_EXTRAIT DU DOCUMENT_
Interview de Fred Bendongué

Portrait de Fred Bendongué assis avec une radio sur les genoux
© Vincent Noclin
Chorégraphe

27 ans du Défilé : chaque semaine, retrouvez l’interview d’une personnalité qui a marqué son histoire

Fred Bendongué est considéré comme un des pionniers du mouvement hip-hop dans la région lyonnaise, mais aussi comme l’un de ceux qui ont œuvré à relier ces cultures urbaines et la danse contemporaine, notamment à travers ses participations aux Défilé de la Biennale dès la première édition en 1996.

Il expose, dans cet entretien, le sens que revêt pour lui cette participation au regard du contexte politique, social et artistique des débuts, et ses attentes pour les suites du Défilé.

Cet entretien a été réalisé dans le cadre de l’enquête sur le Défilé de la Biennale de Lyon, réalisée en 2021 et 2022, à l’initiative de la Métropole de Lyon et de la Biennale de la Danse, dont les résultats sont restitués dans trois cahiers.

L’objectif était de comprendre ce que peut changer un tel événement, sur les participants, les territoires et la métropole ; de questionner la manière dont les grandes évolutions de la société l’impactent ou le questionnent ; de rendre possible enfin une réflexion collective sur l’avenir de cet événement d’exception.

Date : 21/09/2021

Comment avez-vous rencontré le Défilé de la Biennale ?

C’est Guy Darmet et son équipe qui sont venus me chercher dans ma compagnie Azanie, en 1996. J’étais identifié, avec la compagnie Traction Avant à Vénissieux, comme un des pionniers du mouvement hip-hop en région lyonnaise voire en France. Traction Avant visait à projeter la danse hip-hop vers la scène chorégraphique française, comme à travers un de ses premiers spectacles, Kascadanse en 1984. Et puis je m’étais produit juste avant, en 1994, avec ma propre compagnie dans la Biennale de la Danse. J’étais donc étiqueté à la fois chorégraphe à part entière, déjà professionnel, et hip-hop, avec toute cette décennie derrière moi.

_CONSIGNES_
a: Répondez à ces questions sur l'entretien avec Fred Bendongué, chaque réponse sur sa propre ligne, marquée comme la question correspondante.
(i) En quelle année a eu lieu la première édition du Défilé de la Biennale ?
(ii) En quelles années l'enquête sur le Défilé a-t-elle été réalisée ?
(iii) Quel spectacle de Traction Avant date de 1984 ?
b: Réécrivez plus brièvement le paragraphe de l'entretien avec Fred Bendongué qui commence par « C'est Guy Darmet et son équipe », en conservant ses faits principaux.
c: Prolongez l'entretien avec Fred Bendongué à la suite de sa dernière réponse.
La liste provient d'une autre source que l'entretien avec Fred Bendongué.

_DONNÉES FOURNIES_
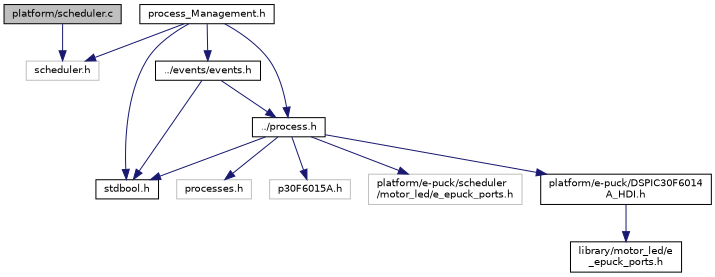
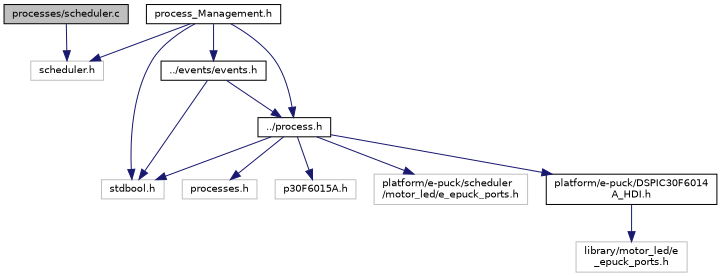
  digraph {
    node [color=grey75 fillcolor=white fontname=Helvetica fontsize=10 shape=record style=filled]
    edge [color=midnightblue fontname=Helvetica fontsize=10 labelfontname=Helvetica labelfontsize=10 style=solid]
-   n1 [color=black fillcolor=grey75 fontcolor=black height=0.2 label="platform/scheduler.c" width=0.4]
+   n1 [color=black fillcolor=grey75 fontcolor=black height=0.2 label="processes/scheduler.c" width=0.4]
    n2 [height=0.2 label="scheduler.h" width=0.4]
    n3 [color=black height=0.2 label="process_Management.h" width=0.4]
-   n4 [color=black height=0.2 label="stdbool.h" width=0.4]
+   n4 [height=0.2 label="stdbool.h" width=0.4]
    n5 [color=black height=0.2 label="../process.h" width=0.4]
    n6 [color=black height=0.2 label="../events/events.h" width=0.4]
    n7 [height=0.2 label="processes.h" width=0.4]
    n8 [height=0.2 label="p30F6015A.h" width=0.4]
    n9 [height=0.2 label="platform/e-puck/scheduler\l/motor_led/e_epuck_ports.h" width=0.4]
    n10 [color=black height=0.2 label="platform/e-puck/DSPIC30F6014\lA_HDI.h" width=0.4]
-   n11 [color=black height=0.2 label="library/motor_led/e\l_epuck_ports.h" width=0.4]
+   n11 [height=0.2 label="library/motor_led/e\l_epuck_ports.h" width=0.4]
    n1 -> n2
    n3 -> n2
    n3 -> n4
    n3 -> n5
    n3 -> n6
    n5 -> n4
    n5 -> n7
    n5 -> n8
    n5 -> n9
    n5 -> n10
    n6 -> n4
    n6 -> n5
    n10 -> n11
  }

_RÉPONSES_
a:
(i) En 1996.
(ii) En 2021 et 2022.
(iii) Kascadanse.

b: En 1996, Guy Darmet et son équipe sont venus me chercher dans ma compagnie Azanie. Comme la compagnie Traction Avant à Vénissieux, qui voulait porter la danse hip-hop vers la scène chorégraphique française, notamment avec Kascadanse en 1984, j'étais vu comme un pionnier du hip-hop dans la région lyonnaise, voire en France. Je m'étais aussi produit avec ma compagnie à la Biennale de la Danse en 1994. On me considérait donc à la fois comme chorégraphe professionnel et comme artiste hip-hop, avec une décennie d'expérience.

c:
Pourquoi selon vous Guy Darmet et le Défilé se sont-ils intéressés au hip-hop ?

Sans ces acteurs, cette population, le Défilé n’aurait peut-être pas pris comme il l’a fait

Je pense que si Guy Darmet est venu nous chercher pour faire le premier Défilé, c’est parce qu’il a vu une connexion directe entre l’histoire du hip-hop, qui vient de la rue, et le Brésil, le carnaval dont il voulait s’inspirer. Il voulait faire un événement de rue, de culture urbaine, et il y avait dans les quartiers lyonnais à l’époque cette émergence d’une culture des banlieues, de chorégraphes, de toute une population et de son mode d’expression. Ce ne sont pas les centres-villes qui pouvaient amener ça ! C’est Vénissieux, Vaulx-en-Velin… Sans ces acteurs, cette population, le Défilé n’aurait peut-être pas pris comme il l’a fait.

C’est important de se situer dans cette histoire-là, parce que c’est ce qui va donner du sens à l’engagement artistique. Pour moi, il ne s’agit pas uniquement d’être dans une commande d’une institution « Biennale de la danse de Lyon », mais aussi de m’inscrire dans cette histoire du hip-hop, des quartiers populaires, qui a commencé avant moi et qui continue.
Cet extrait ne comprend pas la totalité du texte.